Ahead of the next UN climate change conference (COP27), UNCTAD has underscored the growing urgency of shoring up investment to combat the existential threat facing humanity.
A special edition of UNCTAD’s Investment Policy Monitor released on 29 September calls for effective measures to mobilize private sector investment and foreign direct investment (FDI) in key sectors related to climate mitigation and adaptation.
“Innovative ways and means are needed to foster public and private partnerships, improve the enabling policy frameworks and build capacity for preparing pipelines of bankable and impactful projects in developing countries,” the report says.
Previous estimates indicate that annual climate adaptation costs in developing countries could reach $300 billion in 2030 and, if mitigation targets are breached, as much as $500 billion by 2050.
All climate measures need equal policy attention
The report analyses investment policy trends related to climate change sectors between January 2010 and June 2022, during which 103 policy measures were adopted worldwide.
It finds that policy initiatives to promote climate change mitigation and adaptation through FDI focused primarily on the renewable energy and electricity sectors, which account for 60% of the total measures.
Although renewables play a key role in the transition to a low-carbon global economy, the report emphasizes that other mitigation policies – such as energy and resource efficiency technologies and other environmental technologies – also need to be promoted.
“Moreover, climate change adaptation-related sectors need to be defined on a country basis as vulnerabilities and priorities differ nationally and locally,” the reported says.
Varying concerns among countries
The report highlights differing concerns between developing and developed economies.
In the developing world, 30% of the investment policy measures related to climate change sectors aimed to liberalize water and electricity sectors, mostly through the unbundling of the energy market or the privatization of state-owned enterprises.
An additional 43% of the measures sought to promote investments in those sectors through incentives and investment facilitation – such as incentive schemes aimed at reducing the carbon footprint of the energy sector and that of industrial and agricultural production.
Overall, developing economies adopted investment incentives to attract FDI primarily in renewable energy (42%), environmental technologies and green industries (37%) and electricity and water (21%) sectors.
Tighter FDI access to developed economies
The report shows that in developed countries, three out of four policy measures had to do with introducing or widening FDI screening mechanisms, confirming the trend towards heightened national security concerns observed by UNCTAD in recent years.

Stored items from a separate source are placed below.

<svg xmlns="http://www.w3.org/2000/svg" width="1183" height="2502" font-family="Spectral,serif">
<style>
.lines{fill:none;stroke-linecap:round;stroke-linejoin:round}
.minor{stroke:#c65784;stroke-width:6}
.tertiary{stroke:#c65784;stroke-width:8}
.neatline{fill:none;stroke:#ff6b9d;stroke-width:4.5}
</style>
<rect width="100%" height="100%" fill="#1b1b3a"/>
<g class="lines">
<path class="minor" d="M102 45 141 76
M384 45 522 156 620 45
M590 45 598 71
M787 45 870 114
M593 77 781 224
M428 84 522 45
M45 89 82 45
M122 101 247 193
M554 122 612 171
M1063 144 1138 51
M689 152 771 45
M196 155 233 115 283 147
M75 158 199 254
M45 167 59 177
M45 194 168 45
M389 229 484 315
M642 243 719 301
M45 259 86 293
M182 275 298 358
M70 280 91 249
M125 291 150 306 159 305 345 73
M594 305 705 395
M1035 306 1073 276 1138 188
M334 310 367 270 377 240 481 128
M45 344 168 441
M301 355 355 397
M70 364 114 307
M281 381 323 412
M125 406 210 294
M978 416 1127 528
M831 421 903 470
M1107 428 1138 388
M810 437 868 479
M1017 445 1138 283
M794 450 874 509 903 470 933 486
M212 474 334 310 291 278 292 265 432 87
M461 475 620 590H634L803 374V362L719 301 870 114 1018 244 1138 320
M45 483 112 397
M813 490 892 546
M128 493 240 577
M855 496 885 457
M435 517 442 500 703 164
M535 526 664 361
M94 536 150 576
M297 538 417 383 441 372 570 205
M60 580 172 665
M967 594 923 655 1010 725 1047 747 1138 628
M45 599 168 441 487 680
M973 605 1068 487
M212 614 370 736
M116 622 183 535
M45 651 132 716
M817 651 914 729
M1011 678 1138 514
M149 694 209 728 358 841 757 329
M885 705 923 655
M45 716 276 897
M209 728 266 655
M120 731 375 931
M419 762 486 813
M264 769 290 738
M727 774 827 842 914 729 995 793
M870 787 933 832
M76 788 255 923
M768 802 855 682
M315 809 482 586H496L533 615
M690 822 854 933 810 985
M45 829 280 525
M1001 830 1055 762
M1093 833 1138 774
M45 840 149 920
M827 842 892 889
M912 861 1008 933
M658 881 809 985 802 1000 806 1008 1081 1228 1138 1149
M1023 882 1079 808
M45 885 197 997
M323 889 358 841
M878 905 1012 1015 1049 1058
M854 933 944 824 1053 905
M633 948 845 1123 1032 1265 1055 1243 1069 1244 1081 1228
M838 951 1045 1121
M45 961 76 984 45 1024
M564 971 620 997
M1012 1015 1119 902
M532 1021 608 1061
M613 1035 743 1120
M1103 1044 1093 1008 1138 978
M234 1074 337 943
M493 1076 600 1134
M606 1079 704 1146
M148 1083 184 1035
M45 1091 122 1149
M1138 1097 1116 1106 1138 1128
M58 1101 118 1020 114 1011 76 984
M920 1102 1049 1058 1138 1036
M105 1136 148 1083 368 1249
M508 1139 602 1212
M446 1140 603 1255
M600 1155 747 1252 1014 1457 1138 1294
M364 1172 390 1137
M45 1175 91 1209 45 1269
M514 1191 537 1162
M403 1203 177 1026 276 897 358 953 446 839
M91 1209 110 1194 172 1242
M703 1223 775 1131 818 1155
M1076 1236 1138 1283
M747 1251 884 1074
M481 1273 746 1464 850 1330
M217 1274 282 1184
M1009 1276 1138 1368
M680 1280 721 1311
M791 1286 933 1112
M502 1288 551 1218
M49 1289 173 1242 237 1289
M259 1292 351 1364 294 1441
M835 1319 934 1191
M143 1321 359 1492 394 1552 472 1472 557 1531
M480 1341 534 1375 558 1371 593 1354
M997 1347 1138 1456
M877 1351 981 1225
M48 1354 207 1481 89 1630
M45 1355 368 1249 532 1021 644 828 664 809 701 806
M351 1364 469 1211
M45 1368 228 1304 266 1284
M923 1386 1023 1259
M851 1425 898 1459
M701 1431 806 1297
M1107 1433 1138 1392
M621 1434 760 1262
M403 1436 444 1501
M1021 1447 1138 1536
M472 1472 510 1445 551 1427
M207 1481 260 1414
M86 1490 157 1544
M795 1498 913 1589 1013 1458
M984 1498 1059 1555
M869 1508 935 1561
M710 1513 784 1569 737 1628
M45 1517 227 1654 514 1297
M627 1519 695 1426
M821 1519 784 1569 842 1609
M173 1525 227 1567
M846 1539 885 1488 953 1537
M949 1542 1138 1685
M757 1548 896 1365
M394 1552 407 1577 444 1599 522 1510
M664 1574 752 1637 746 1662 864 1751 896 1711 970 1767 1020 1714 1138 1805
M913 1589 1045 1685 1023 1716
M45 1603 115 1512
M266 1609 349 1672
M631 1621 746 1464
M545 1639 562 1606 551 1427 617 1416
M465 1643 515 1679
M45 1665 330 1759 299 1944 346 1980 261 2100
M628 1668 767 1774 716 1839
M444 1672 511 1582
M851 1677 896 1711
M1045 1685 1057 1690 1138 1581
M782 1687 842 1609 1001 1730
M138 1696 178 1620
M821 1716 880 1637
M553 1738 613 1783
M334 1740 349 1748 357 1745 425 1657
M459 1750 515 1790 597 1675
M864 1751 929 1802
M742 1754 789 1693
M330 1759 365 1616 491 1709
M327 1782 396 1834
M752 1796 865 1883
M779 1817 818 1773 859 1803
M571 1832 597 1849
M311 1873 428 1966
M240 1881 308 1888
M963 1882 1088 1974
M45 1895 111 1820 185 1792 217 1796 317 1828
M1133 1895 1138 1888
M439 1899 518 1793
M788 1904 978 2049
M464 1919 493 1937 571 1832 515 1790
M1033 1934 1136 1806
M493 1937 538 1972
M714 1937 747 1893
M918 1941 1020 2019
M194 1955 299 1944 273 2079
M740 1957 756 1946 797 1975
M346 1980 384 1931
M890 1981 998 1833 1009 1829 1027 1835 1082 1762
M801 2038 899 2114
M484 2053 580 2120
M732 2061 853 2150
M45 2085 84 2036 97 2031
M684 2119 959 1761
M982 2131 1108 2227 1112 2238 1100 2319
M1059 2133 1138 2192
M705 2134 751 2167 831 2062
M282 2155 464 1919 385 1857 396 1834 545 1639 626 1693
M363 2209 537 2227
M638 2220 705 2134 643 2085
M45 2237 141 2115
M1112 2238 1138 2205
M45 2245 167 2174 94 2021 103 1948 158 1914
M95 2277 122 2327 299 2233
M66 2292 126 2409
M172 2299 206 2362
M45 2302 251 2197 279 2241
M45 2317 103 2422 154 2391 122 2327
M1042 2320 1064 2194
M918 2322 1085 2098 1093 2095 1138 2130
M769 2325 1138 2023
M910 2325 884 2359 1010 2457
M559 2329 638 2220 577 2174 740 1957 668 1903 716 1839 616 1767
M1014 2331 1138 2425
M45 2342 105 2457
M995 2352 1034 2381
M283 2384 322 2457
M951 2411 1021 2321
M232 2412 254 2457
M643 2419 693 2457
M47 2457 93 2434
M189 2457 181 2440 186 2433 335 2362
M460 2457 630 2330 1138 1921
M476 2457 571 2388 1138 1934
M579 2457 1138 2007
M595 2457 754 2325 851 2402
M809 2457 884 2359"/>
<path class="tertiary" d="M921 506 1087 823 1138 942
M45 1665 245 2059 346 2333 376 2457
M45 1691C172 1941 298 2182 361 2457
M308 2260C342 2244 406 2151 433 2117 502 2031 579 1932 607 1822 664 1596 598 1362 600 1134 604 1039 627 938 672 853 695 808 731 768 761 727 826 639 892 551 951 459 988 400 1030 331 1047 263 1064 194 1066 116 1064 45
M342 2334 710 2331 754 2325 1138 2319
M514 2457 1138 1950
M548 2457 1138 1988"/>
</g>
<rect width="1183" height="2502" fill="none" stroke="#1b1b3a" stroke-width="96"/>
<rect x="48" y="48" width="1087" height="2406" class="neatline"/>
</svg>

“The global environment for international investment changed dramatically as a result of the war in Ukraine, which occurred while the world was still recovering from the impact of the [COVID-19] pandemic,” the report says.
“This trend is likely to continue in light of the energy security concerns raised by the war in Ukraine and its impact on energy supply and prices,” it notes.
Tackling climate investment challenges
The report shines a light on the challenges of channeling mitigation investment into developing countries and upscaling adaptation investment through viable business models.
It advocates for strategies that comprehensively address energy issues such as security of supply, efficiency, affordability and environmental sustainability, while addressing the development of climate change mitigation and adaptation sectors and technologies.
“Climate change strategies should embed investment promotion as a key component and communicate the government’s priorities in the medium and long run,” the report says.
“In parallel, the targets arising from the comprehensive climate change strategy should be embedded in investment promotion strategies to inform the activities of the actors involved.”
To increase investment in climate change mitigation and adaptation key sectors, countries need to consider new instruments and targeted policies to attract low-carbon investment.
The report recommends that countries consider providing political-risk insurance to de-risk climate FDI, adopting climate impact assessments when reviewing investment projects and developing facilitation services that specifically target climate FDI.